Je ne comprends pas l'objectif de la politique publique d’imposer le français de base (ou même l'immersion française) autre que pour créer une demande pour le marché d’enseignants de français comme but en soi. Les barrières linguistiques à lesquelles nous témoignons à la Chambre des communes reflètent avec justesse le triste échec des systèmes d’enseignement public du Canada à fournir aux canadiens une langue commune non seulement entre nos compatriotes mais également entre les membres de no familles élargies. Comment se fait-il que des professeurs de langue seconde professionnels titulaires de baccalauréats, de maitrises et, dans certains cas, de doctorats n'ont pas réussi à fournir une langue commune entre les canadiens (voire entre nos législateurs membres de la Cour suprême-même) alors que j'ai pu m'apprendre l'espéranto seule dans moins de trois cents heures (peut-être même environ cent cinquante heures) d’autodidacte sans plus qu’une éducation secondaire, un livre d’autodidacte, un dictionnaire et une traduction de la Bible en espéranto ?

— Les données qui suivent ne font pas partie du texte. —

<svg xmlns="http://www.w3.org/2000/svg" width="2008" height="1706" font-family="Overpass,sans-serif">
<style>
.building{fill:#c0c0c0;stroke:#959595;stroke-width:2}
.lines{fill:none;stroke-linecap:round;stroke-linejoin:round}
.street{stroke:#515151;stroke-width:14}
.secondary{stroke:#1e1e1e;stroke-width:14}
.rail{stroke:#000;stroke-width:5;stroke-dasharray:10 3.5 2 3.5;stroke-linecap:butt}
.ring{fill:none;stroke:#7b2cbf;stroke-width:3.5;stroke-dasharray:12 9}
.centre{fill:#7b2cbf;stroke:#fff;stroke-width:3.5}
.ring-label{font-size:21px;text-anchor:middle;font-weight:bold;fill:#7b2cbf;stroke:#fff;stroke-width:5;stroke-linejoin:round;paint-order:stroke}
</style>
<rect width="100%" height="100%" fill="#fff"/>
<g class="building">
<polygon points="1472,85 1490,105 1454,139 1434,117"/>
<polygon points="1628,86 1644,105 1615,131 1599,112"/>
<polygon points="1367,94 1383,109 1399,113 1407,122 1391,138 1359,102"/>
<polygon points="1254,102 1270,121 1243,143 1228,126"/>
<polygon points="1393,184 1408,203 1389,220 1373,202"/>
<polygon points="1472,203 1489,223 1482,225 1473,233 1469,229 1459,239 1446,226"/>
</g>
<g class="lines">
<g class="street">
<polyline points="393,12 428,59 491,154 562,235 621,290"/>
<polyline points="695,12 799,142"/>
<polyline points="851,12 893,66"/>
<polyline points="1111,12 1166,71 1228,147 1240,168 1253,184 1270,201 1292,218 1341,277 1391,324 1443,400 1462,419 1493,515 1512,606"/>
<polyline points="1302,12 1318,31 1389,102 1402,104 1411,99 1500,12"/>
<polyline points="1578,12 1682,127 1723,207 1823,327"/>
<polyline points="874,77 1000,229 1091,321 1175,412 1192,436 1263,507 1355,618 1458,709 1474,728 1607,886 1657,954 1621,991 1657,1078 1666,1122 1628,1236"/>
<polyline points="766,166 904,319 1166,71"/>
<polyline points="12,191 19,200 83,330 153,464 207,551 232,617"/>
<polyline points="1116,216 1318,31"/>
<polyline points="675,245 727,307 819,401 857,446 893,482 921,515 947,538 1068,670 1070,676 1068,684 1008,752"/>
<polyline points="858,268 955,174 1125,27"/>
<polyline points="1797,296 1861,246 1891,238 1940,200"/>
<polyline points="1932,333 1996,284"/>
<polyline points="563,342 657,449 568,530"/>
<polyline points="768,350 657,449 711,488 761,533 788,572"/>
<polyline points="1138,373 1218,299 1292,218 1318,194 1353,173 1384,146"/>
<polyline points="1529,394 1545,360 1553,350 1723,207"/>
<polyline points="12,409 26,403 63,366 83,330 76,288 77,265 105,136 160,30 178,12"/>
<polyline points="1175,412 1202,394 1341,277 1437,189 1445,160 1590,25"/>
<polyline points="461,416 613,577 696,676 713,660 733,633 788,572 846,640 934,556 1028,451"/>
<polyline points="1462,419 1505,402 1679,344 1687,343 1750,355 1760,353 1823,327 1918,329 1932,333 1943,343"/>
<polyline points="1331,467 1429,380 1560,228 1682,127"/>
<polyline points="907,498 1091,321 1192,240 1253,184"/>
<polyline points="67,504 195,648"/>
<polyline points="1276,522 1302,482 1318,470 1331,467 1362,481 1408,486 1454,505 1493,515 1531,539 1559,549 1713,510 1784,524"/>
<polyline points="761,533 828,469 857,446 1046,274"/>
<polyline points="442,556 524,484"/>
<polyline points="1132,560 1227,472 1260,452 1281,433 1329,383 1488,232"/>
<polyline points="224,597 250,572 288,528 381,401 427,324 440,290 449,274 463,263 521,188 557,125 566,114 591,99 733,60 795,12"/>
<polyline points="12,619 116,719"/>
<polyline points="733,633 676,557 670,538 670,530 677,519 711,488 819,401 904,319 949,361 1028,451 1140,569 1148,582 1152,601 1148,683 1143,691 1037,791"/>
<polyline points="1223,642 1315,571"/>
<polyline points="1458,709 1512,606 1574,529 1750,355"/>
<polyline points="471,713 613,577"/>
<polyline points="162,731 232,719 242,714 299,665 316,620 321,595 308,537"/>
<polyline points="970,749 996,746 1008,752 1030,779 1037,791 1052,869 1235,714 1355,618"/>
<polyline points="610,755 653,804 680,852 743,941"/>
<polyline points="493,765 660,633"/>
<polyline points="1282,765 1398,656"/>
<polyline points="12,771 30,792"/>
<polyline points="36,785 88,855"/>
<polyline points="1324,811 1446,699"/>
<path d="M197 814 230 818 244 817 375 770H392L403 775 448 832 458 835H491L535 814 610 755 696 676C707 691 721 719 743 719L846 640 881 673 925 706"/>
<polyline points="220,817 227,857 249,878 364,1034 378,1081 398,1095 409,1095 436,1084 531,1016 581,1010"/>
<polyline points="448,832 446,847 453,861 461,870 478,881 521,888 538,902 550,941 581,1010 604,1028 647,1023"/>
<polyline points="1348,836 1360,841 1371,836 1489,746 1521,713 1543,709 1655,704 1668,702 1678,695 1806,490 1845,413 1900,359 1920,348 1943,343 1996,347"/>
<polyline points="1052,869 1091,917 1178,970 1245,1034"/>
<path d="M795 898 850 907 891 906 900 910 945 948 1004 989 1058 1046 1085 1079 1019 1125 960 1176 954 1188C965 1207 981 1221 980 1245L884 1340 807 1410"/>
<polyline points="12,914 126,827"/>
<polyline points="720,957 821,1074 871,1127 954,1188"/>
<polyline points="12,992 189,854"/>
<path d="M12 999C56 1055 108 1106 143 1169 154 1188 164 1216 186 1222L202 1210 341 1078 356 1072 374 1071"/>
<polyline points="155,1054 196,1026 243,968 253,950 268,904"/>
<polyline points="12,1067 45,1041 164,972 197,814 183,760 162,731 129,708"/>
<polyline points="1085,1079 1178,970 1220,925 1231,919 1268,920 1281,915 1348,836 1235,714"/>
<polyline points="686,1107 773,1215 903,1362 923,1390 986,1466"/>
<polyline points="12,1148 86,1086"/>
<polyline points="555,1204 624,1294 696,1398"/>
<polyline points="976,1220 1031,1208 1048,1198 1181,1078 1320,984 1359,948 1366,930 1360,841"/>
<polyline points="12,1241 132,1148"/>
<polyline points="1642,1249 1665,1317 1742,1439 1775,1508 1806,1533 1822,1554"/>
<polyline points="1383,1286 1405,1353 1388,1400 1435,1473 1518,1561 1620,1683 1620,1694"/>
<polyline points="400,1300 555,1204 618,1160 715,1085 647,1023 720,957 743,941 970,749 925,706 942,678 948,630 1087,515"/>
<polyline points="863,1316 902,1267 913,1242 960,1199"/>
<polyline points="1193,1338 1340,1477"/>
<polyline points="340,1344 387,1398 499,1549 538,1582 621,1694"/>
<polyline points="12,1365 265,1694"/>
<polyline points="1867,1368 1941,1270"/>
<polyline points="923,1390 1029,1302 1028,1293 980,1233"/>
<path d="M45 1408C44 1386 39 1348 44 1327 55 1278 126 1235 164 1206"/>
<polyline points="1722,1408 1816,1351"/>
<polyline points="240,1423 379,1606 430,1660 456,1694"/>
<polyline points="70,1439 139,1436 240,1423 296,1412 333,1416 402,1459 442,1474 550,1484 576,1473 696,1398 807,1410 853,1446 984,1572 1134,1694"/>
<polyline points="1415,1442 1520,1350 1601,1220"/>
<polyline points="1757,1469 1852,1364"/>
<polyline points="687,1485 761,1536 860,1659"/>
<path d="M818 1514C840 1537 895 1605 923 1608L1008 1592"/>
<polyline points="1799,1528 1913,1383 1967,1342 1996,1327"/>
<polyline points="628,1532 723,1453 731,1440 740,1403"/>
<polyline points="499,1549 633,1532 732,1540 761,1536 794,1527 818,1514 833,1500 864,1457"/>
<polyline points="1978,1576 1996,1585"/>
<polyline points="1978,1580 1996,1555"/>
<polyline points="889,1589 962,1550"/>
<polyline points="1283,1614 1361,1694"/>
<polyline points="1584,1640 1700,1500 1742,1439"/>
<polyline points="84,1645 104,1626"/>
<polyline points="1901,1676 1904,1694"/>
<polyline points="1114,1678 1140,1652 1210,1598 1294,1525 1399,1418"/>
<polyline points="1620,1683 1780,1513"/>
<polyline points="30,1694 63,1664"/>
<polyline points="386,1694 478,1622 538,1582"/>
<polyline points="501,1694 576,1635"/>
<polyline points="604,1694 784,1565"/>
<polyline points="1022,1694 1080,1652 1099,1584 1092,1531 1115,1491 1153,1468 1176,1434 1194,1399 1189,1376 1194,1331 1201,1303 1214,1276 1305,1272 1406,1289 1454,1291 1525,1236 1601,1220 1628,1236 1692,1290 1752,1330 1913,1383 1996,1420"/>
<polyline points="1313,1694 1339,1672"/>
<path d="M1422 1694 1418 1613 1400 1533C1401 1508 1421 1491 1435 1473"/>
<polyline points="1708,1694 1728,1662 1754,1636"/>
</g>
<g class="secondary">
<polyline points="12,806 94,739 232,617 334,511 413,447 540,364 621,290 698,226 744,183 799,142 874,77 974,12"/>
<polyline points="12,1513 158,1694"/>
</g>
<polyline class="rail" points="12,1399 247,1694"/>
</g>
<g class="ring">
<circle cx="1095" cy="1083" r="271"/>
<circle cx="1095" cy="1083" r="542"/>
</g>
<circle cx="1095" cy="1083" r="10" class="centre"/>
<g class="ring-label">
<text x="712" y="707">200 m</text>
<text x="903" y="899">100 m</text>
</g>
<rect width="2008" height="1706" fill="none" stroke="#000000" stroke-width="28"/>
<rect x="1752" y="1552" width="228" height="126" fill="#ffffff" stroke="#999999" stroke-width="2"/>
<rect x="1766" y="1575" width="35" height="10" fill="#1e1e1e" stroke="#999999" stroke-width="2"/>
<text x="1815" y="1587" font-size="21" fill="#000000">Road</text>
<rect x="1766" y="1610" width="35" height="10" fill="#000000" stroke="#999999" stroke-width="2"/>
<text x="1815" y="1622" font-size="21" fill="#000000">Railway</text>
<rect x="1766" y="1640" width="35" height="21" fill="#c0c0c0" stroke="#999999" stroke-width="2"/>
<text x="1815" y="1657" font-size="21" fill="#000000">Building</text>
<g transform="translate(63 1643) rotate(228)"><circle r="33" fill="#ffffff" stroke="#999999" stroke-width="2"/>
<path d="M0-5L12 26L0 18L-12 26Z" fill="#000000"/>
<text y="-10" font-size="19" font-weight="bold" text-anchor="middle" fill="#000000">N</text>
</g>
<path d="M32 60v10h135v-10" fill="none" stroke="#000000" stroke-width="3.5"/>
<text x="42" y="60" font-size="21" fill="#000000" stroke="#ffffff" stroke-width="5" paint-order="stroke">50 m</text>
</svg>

Je ne comprends pas l'objectif de la politique publique d’offrir l'espagnol de base sans l'espéranto dans une école française minoritaire dont la majorité des élèves appartiennent à des familles nucléaires linguistiquement exogames et dont la famille élargie pourrait déjà déborder de langues. Même si un enfant apprend bien l’espagnol, ce succès augmenterait ses chances de suivre les traces de ses parents en contractant un mariage exogame mais dans la nouvelle langue. Ça l'obligerait à jongler avec au moins une troisième langue difficile au sein de sa famille toujours sans langue facile dans son répertoire.


Un autre obstacle que je prévois concerne nos horaires de travail. Nous travaillons tous les deux le plus souvent les week-ends et les jours fériés, une réalité que les écoles publiques ne reconnaissent pas. J'imagine que si le gouvernement donnait des chèques éducations et laissait chaque école participante choisir le calendrier de son choix pour les week-ends et les vacances, de nombreuses écoles publiques s'adapteraient aux nombreux parents qui font du travail posté dans les secteurs de l'hôtellerie, du voyage et du tourisme ainsi que dans les services d’urgence policier, d’incendies, paramédicaux au autre qui n’ont pas le luxe de conformer leurs horaires de travail à ceux de l’école publique. J'imagine qu'une école pourrait suivre un calendrier chrétien, une autre juif et encore une autre musulman. Çà augmenterait au moins légèrement la probabilité qu'un parent puisse conformer son horaire de travail à celui de son enfant.